I admit to being tired and grumpy this week, after a month-long book tour. I always get tired after book tours, (today caps the official Book Tour, 2 p.m. Barnes & Noble, Saratoga Springs, N.Y.) and I always forget that I get tired, and just think I’m wearing out. I’m getting a cold, and got some tick bites that are uncomfortable. Ticks are all over the dogs this week, and us.

Maria took charge and persuaded me – strongly – to spend the morning in bed, where I dozed a bit and read. She brought me tea and soup and yelled at me when I moved around.  Lenore stayed with me.  Maria is sweet but Sicilian, and when she gets worked up, I obey. I got permission to get  up to have lunch with my friend the writer Jenna Woiginrich, who publishes one of the world’s great blogs from nearby Cold Antler Farm. It was her turn to pay and we went to the Burger Den in Salem, where they have at least 400 things on the menu, all but a handful frozen. I am a cheap date, as she conceded.

Jenna, who is barely out of diapers,  and I have an odd history. She e-mailed me a few years back, seeking advice from a fellow shepherd, and she did not know that I was in the midst of cracking up, and was besieged by stalkers after HBO decided to make a movie out of “A Dog Year.” I told her I wasn’t into mentoring and I didn’t say so, but clearly hoped she would get lost. At the time, I was modeling Bedlam Farm  from Attica.

Last year, it was me who e-mailed her, as  I was blown away by the writing I saw in her blog and one of the  books – “Chick Days,” “Made From Scratch” – that  she has already published about her life as a homesteader, farmer, Dystopian-Utopian, Animal and Border Collie Loving, Workshop-Sponsoring, Chicken-Slaughtering, Homesteading Eco- Survivalist. She forgave my earlier brush-off, although she did not forget it, and brought her sweet border collie Gibson over to work sheep with Rose this summer. Jenna and I became good friends right away. After all, how many crazy and willful blogger/writers with farms and animals live around here? Or anywhere? We share the same appreciation of corporatism, and devote much of our lives to avoiding it, and also a love of individualism. Not to mention writing books.

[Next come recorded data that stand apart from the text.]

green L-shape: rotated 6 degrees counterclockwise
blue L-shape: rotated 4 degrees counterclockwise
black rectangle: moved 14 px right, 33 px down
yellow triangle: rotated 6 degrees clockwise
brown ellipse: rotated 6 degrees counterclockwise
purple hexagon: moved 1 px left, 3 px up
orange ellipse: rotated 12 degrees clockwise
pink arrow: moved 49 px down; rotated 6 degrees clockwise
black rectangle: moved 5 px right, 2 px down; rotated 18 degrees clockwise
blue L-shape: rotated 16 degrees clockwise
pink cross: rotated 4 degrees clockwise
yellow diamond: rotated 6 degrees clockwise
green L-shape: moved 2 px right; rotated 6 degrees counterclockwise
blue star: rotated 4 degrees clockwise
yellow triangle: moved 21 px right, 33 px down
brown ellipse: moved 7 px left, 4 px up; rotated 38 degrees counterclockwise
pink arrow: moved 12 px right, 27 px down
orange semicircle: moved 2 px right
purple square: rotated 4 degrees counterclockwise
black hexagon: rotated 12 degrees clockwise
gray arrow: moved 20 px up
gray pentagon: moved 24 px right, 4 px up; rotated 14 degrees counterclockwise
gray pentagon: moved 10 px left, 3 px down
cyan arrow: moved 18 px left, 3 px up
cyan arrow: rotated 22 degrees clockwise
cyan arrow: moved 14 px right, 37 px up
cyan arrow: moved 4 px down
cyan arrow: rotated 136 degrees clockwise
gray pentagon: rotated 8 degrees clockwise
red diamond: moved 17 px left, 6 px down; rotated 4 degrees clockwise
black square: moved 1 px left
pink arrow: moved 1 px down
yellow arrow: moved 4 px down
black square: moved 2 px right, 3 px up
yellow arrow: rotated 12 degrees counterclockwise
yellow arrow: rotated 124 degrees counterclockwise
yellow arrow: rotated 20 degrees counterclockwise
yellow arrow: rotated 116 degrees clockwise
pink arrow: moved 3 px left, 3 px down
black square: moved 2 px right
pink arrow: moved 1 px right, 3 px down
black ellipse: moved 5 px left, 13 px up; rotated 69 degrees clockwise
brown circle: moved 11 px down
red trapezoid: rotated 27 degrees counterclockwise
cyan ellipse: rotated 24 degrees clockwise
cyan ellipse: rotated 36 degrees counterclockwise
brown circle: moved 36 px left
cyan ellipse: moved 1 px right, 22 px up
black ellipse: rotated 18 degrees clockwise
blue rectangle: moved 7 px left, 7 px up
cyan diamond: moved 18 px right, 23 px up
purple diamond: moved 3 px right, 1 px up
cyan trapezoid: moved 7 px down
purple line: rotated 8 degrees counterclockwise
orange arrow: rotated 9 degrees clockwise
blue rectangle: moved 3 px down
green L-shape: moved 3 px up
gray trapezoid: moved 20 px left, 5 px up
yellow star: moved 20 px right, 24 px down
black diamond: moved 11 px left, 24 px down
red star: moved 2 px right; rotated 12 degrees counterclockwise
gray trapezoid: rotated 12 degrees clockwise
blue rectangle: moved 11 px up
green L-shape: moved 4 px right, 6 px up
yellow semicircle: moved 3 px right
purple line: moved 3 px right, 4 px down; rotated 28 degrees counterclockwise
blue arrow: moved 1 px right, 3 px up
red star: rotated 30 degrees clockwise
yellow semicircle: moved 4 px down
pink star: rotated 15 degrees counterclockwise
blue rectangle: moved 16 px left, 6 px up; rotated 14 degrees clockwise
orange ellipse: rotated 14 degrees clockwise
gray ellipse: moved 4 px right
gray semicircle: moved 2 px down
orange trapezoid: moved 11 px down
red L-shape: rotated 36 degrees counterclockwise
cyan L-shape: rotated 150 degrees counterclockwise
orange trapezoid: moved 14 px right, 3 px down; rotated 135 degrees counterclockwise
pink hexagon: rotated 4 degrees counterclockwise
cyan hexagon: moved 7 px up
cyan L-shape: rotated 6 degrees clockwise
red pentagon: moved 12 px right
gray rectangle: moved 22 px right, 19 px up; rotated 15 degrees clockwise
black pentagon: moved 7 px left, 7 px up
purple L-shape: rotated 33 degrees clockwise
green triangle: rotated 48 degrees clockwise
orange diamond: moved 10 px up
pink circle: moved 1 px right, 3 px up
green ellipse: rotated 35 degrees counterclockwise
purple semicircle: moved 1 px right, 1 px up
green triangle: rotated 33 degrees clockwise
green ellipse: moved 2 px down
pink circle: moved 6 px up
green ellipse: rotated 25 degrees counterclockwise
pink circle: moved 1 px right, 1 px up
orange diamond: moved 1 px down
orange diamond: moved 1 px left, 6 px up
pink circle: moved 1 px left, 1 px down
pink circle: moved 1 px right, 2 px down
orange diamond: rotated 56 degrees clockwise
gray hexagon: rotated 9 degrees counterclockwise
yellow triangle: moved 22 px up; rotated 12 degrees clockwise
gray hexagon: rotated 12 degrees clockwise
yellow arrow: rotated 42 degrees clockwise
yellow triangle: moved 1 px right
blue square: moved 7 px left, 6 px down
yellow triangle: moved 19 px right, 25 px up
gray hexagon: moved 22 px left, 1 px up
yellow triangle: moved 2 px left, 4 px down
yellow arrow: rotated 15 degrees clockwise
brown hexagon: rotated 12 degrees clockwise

Jenna is very impressive. She is young, brave, bursting with ideas, workshops, ideas, and determination to keep her farm. She writes beautifully and vividly,  works hard, managed to get a farm mortgage, sells ads, barters for woodstoves and greenhouses, grows much of her own food.  She is living a self-determined life when so many people live to pay their bills and be safe, and she has a book coming out soon – Barnheart – about her passion to get a farm and live there. It’s interesting, because I always saw myself as a writer who had a farm, and she insisted she was a farmer, but not a writer.  Oh, well, I was right. I appreciate having her as a friend.

Jenna got herself a hot NYC literary agent recently and you will be hearing a lot of noise from her in the next few years, trust me.

Maria says she means for me to take it easy the next couple of days, and agree. I’m reading Michael Ondaatje’s “The Cat’s Tale” and a new biography of John Brown. Plus Vol. 4 of the Zohar, (the Kabbalah). I’m also going to try and see the new Clint Eastwood movie “J. Edgar.” I’ll file a report on that. Happy to report that my Iphone, Ipad2, Macs are humming along.